La dirigente: "Interrogatemi, i dati Covid non sono falsi" - Live Sicilia

La dirigente: “Interrogatemi, i dati Covid non sono falsi”

L'inchiesta trasmessa da Trapani a Palermo. La tesi difensiva di Di Liberti: difficoltà organizzate, nulla di più

PALERMO – Nelle prossime ore chiederà di essere interrogata dai pubblici ministeri di Palermo a cui è passata, da Trapani, l’inchiesta sui dai Covid.

Maria Letizia Di Liberti, dirigente generale del “Dipartimento attività sanitarie e osservatorio epidemiologico” della Regione siciliana (lì dove è nato il caos dei numeri), ai domiciliari dal 30 marzo scorso, spiegherà che non sono stati nascosti morti e contagi con chissà quale intento.

▶ _Attività A_
Risponda brevemente alle domande sull'articolo sui dati Covid.
(i) Da quale città è stata trasmessa l'inchiesta a Palermo?
(ii) Da quale data Maria Letizia Di Liberti si trova ai domiciliari?
(iii) Quale incarico ricopre Maria Letizia Di Liberti presso la Regione siciliana?
▶ _Attività B_
Prosegua l'articolo sui dati Covid partendo subito dopo l'ultima frase riportata.
L'elenco costituisce materiale a sé stante, distinto dall'articolo sui dati Covid.

▶ _Estratto dell'elenco_

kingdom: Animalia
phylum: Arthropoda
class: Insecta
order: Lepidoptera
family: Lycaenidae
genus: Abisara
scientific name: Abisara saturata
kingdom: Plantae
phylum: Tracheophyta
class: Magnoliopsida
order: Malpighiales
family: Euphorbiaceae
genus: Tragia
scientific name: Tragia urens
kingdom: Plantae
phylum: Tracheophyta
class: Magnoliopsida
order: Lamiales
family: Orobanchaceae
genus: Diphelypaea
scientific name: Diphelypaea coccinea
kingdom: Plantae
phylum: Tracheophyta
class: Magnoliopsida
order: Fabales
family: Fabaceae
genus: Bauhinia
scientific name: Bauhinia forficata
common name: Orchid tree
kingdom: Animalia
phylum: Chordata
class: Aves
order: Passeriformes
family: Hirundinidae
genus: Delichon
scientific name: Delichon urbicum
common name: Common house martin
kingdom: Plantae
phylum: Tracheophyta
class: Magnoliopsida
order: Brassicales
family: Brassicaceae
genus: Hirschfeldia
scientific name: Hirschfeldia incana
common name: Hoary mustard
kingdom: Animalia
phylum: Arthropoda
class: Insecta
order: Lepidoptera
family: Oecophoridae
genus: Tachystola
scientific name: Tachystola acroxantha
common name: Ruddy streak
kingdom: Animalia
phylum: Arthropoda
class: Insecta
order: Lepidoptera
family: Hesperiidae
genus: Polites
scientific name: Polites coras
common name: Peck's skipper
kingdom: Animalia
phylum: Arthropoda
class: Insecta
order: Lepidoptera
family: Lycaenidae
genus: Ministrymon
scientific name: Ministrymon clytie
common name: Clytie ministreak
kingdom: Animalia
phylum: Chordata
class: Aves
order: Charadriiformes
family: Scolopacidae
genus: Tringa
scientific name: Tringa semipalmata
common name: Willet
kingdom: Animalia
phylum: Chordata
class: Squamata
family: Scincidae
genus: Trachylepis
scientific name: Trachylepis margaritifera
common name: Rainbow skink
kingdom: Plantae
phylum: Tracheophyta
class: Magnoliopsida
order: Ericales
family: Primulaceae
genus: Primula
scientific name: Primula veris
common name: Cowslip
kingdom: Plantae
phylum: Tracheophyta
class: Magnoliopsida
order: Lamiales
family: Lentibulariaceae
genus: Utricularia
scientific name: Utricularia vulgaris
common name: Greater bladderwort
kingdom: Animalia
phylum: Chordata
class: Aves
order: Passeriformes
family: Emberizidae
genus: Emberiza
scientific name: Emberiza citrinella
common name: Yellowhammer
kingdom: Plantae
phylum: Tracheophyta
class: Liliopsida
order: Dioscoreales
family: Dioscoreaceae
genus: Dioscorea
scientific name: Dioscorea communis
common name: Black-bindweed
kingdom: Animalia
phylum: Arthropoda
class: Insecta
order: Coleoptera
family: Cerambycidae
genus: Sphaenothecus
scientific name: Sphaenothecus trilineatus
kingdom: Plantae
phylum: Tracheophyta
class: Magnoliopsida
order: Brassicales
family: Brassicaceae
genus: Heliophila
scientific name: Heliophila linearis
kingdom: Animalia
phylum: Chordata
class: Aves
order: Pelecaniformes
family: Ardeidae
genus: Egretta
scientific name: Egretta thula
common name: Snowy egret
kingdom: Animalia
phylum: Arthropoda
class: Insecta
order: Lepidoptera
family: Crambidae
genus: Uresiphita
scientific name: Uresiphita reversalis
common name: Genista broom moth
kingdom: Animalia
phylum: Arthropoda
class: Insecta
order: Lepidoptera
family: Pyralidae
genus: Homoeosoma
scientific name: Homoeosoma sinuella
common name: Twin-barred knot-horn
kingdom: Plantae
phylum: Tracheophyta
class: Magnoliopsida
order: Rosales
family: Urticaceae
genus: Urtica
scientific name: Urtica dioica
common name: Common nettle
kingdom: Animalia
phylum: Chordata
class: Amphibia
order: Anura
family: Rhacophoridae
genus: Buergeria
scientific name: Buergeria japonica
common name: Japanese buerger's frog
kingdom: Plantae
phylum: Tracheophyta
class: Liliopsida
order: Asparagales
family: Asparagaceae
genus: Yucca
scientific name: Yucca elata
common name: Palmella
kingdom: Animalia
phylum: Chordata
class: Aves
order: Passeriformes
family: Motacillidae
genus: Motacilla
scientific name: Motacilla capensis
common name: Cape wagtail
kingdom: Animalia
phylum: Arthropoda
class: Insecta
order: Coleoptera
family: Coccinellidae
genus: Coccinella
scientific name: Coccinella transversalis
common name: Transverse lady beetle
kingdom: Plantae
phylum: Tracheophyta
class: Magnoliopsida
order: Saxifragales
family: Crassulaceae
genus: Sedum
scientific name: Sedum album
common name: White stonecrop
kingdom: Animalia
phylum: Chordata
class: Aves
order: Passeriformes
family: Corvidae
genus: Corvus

▶ _Risposta attesa A_
(i) Da Trapani.
(ii) Dal 30 marzo.
(iii) È dirigente generale del "Dipartimento attività sanitarie e osservatorio epidemiologico" della Regione siciliana.

▶ _Risposta attesa B_
Anzi, i dati sono stati recuperati per un’operazione trasparenza, con l’obiettivo di rispondere ad una collettiva esigenza di verità. Dati la cui raccolta è stata sin dal primo momento complicata e caotica, questo è innegabile, ma la colpa non sarebbe del dipartimento che Di Liberti ha diretto fino all’esplosione dello scandalo. Al momento, infatti, è stata sospesa.

Dopo che il giudice per le indagini di Trapani ha firmato l’ordinanza di custodia cautelare in via d’urgenza e si è dichiarato incompetente, il fascicolo è passato ai pm di Palermo che stanno studiando gli atti per valutare la nuova richiesta da avanzare al gip di Palermo.

Ci sono tante posizioni da approfondire, non solo quella delle tre persone finite ai domiciliari. Indagato è anche l’assessore Ruggero Razza. Il suo legale, l’avvocato Enrico Trantino a Livesicilia ha spiegato “perché Razza è innocente”.

Di Liberti non smentirà ciò che emerge dalle intercettazioni, poiché nulla ci sarebbe da smentire smentire, piuttosto proverà a chiarire. È la prospettiva accusatoria che i suoi legali, gli avvocati Fabrizio Biondo e Paolo Starvaggi, proveranno ad azzerare.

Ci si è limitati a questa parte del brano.